Do membrane lipids mix uniformly or are they arranged in discrete micro-domains? What is the functional significance of the various types of lipids, their ratios, and protein interactions in membranes? These questions are some of the most intriguing issues in membrane biology. We address these questions by studying model lipid membranes where the composition and packing of the lipids can be precisely controlled while simultaneously determining their structure, orientation, and dynamic motions.

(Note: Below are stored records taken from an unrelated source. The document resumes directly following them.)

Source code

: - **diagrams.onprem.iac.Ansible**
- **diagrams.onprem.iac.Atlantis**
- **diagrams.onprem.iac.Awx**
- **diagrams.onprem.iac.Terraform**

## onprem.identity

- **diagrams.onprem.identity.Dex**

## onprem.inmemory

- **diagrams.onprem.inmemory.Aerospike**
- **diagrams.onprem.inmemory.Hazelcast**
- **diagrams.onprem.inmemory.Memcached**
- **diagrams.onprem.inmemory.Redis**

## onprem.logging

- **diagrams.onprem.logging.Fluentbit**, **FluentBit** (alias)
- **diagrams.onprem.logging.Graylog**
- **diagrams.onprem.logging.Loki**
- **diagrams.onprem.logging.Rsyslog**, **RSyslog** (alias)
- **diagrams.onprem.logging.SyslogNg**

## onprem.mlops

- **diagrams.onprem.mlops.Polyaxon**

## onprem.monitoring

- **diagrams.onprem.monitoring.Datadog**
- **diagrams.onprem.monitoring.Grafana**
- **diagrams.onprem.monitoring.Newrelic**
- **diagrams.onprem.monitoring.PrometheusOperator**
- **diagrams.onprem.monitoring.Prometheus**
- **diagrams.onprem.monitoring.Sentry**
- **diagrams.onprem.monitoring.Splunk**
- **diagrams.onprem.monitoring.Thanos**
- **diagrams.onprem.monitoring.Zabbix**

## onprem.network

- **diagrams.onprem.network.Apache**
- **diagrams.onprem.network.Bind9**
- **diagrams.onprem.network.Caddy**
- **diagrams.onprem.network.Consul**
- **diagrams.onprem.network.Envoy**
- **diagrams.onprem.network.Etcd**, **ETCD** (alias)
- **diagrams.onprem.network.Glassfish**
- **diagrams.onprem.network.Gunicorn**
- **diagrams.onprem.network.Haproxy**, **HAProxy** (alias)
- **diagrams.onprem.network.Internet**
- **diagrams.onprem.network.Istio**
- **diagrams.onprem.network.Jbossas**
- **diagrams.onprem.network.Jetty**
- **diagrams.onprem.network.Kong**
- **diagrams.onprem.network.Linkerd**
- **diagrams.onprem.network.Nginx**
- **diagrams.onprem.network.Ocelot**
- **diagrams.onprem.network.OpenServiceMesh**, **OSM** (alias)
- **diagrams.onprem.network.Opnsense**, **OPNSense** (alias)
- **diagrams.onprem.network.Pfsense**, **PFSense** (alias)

- Ligand-Receptor Interactions and Cellular Adhesion


Dynamic conditions are prevalent in cell adhesion events. For instance, the response of the immune system to infection involves the attachment and migration through tissues of patrolling cells in the circulating blood and lymph. Also, cell spreading and locomotion are achieved by coordinated attachment-detachment sequences. The clarification and relation between the range of attraction of a given ligand-receptor pair and the time required to bind is therefore crucial for our understanding of adhesion mechanisms and our ability to design biomimetic adhesive materials. Using Mother Nature as a template, we design model membrane systems to directly measure the adhesion between membranes as a function ligand-receptor bond strength, density of receptors, contact mechanics and dynamics. We then fold this fundamental physical understanding into simulations in order to obtain predictive abilities for rational engineering of biomimetic surfaces and liposomal based, targeted drug delivery systems.

Biosensing Membranes

- This is a brand new project supported by CPIMA (Center on Polymer Interfaces and Macromolecular Assemblies) an NSF-MERSEC Center bewtween Stanford, IBM and UC Davis. By combining polymer self-assembly and semi-conductor photolithography techniques, we are developing a novel platform technology for high throughput screening. More details will follow as this project evolves.